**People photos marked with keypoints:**

========

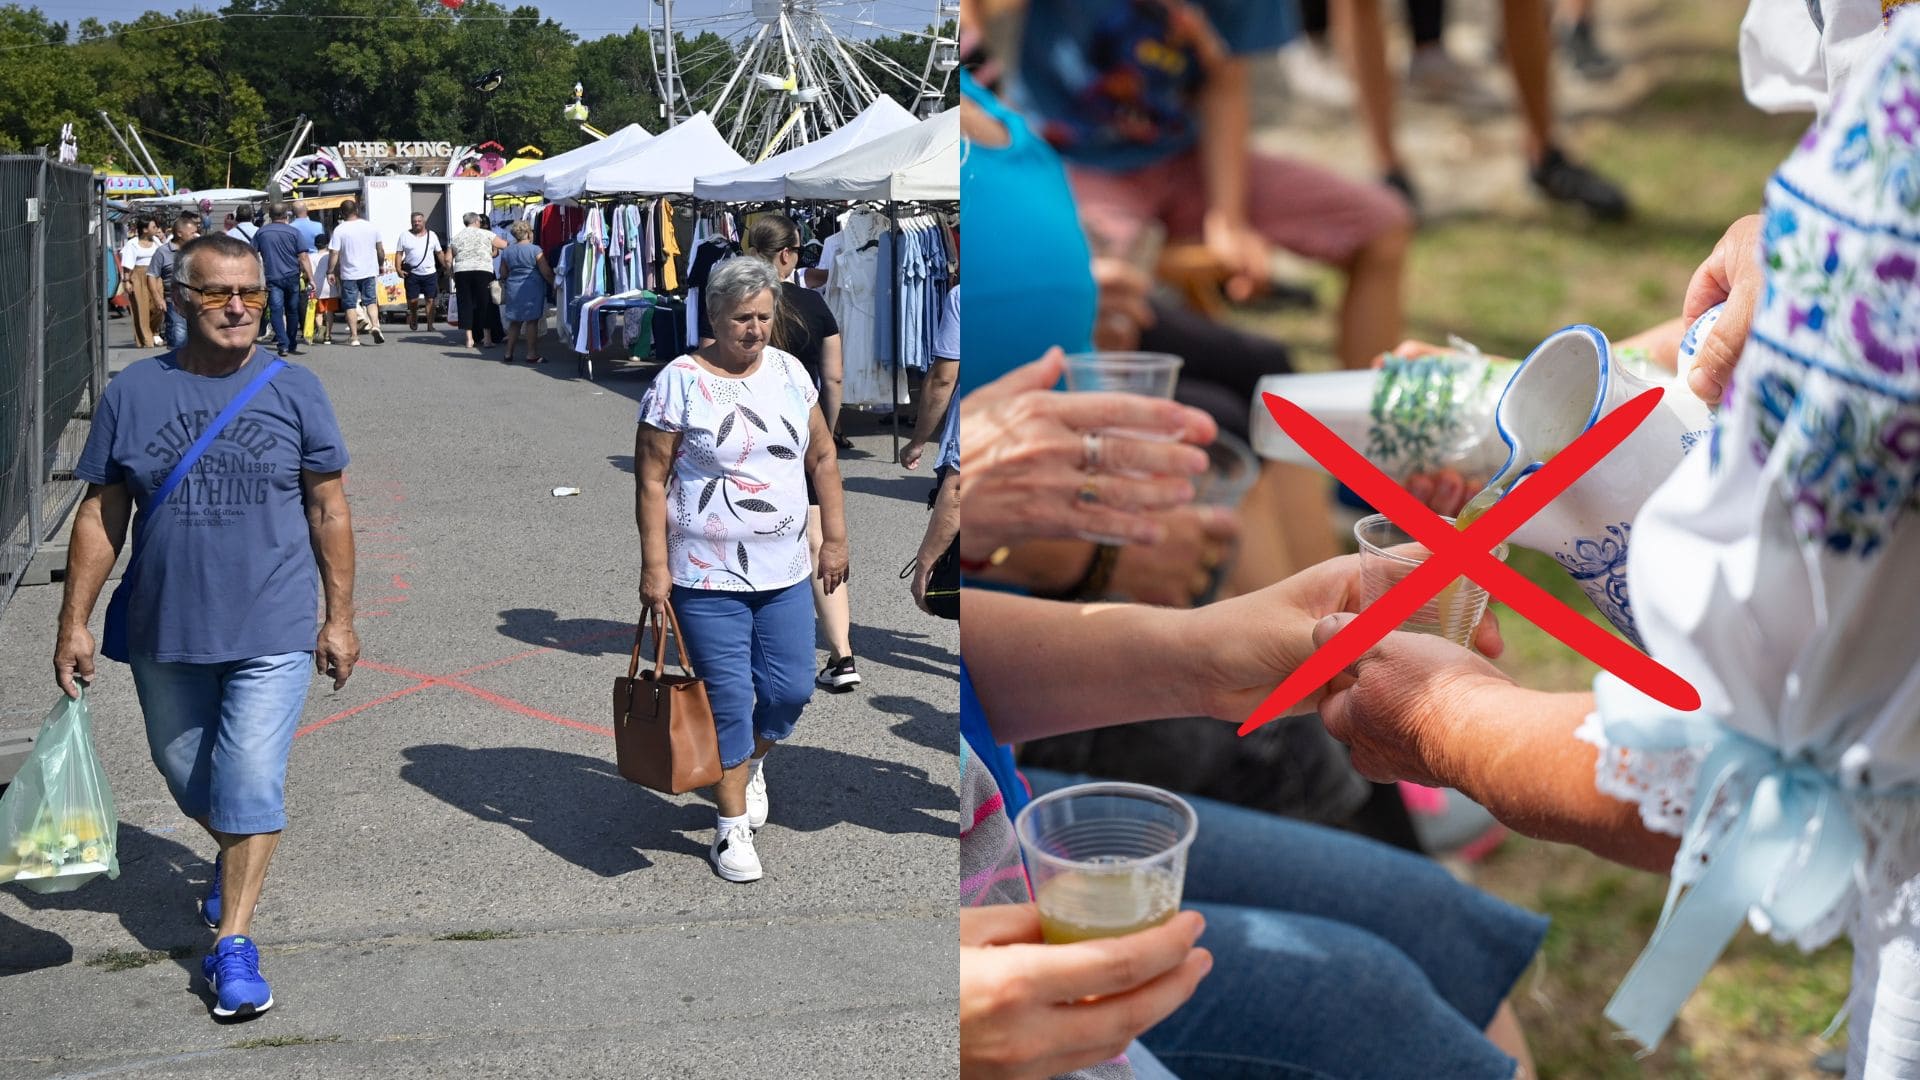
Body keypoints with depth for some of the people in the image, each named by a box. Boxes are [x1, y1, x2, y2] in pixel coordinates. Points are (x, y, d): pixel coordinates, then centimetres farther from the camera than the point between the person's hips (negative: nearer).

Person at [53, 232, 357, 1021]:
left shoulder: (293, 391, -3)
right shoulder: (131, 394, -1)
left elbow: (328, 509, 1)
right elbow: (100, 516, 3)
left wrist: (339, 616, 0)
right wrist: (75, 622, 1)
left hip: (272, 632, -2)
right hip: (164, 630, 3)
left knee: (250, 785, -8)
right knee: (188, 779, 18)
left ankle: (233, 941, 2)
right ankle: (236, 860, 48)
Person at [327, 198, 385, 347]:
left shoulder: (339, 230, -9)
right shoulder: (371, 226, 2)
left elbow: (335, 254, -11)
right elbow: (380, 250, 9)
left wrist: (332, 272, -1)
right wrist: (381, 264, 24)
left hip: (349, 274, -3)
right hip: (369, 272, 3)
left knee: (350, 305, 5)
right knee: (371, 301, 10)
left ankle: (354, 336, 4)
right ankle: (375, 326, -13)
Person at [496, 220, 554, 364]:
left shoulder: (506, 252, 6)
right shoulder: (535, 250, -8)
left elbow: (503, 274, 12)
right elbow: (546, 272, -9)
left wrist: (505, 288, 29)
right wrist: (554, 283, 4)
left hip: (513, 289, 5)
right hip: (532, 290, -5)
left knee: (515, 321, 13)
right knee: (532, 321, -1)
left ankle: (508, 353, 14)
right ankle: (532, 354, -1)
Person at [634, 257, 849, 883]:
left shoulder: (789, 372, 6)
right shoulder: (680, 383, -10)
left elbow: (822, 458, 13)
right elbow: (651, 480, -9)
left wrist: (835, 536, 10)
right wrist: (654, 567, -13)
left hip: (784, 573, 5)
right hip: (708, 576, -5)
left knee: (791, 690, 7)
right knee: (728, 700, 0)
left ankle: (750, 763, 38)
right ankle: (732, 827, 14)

========

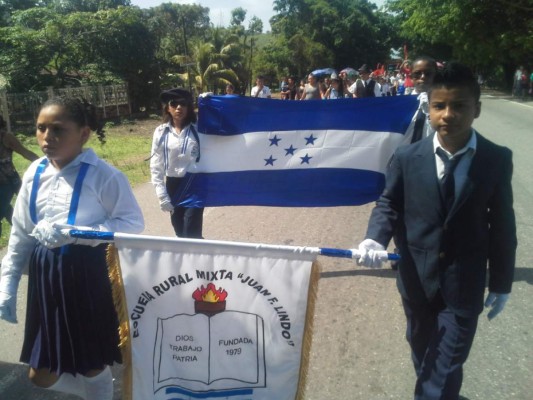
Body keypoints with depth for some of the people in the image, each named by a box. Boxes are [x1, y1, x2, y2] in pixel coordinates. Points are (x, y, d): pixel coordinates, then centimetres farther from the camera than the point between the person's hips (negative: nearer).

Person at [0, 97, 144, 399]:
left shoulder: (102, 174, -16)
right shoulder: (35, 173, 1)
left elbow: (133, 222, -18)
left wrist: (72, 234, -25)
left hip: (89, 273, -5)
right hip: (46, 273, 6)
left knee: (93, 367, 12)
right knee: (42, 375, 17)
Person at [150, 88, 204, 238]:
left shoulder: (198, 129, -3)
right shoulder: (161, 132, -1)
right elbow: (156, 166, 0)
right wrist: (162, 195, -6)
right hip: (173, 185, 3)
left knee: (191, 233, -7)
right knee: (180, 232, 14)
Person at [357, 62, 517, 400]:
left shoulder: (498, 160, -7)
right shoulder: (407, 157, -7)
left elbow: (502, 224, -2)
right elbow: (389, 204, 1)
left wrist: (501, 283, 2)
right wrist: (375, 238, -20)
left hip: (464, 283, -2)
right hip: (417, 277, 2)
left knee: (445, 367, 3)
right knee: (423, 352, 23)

========

**PROBLEM:**
Copy out the lines starting at the one containing "right knee: (42, 375, 17)" and ending at the one containing "right elbow: (389, 204, 1)", substituting "kneecap" for each "knee" and leaving everything else unchanged.

**WRITTEN REPLY:**
right kneecap: (42, 375, 17)
Person at [150, 88, 204, 238]:
left shoulder: (198, 129, -3)
right shoulder: (161, 132, -1)
right elbow: (156, 166, 0)
right wrist: (162, 195, -6)
right hip: (173, 185, 3)
left kneecap: (191, 233, -7)
right kneecap: (180, 232, 14)
Person at [357, 62, 517, 400]:
left shoulder: (498, 160, -7)
right shoulder: (407, 157, -7)
left elbow: (502, 224, -2)
right elbow: (389, 204, 1)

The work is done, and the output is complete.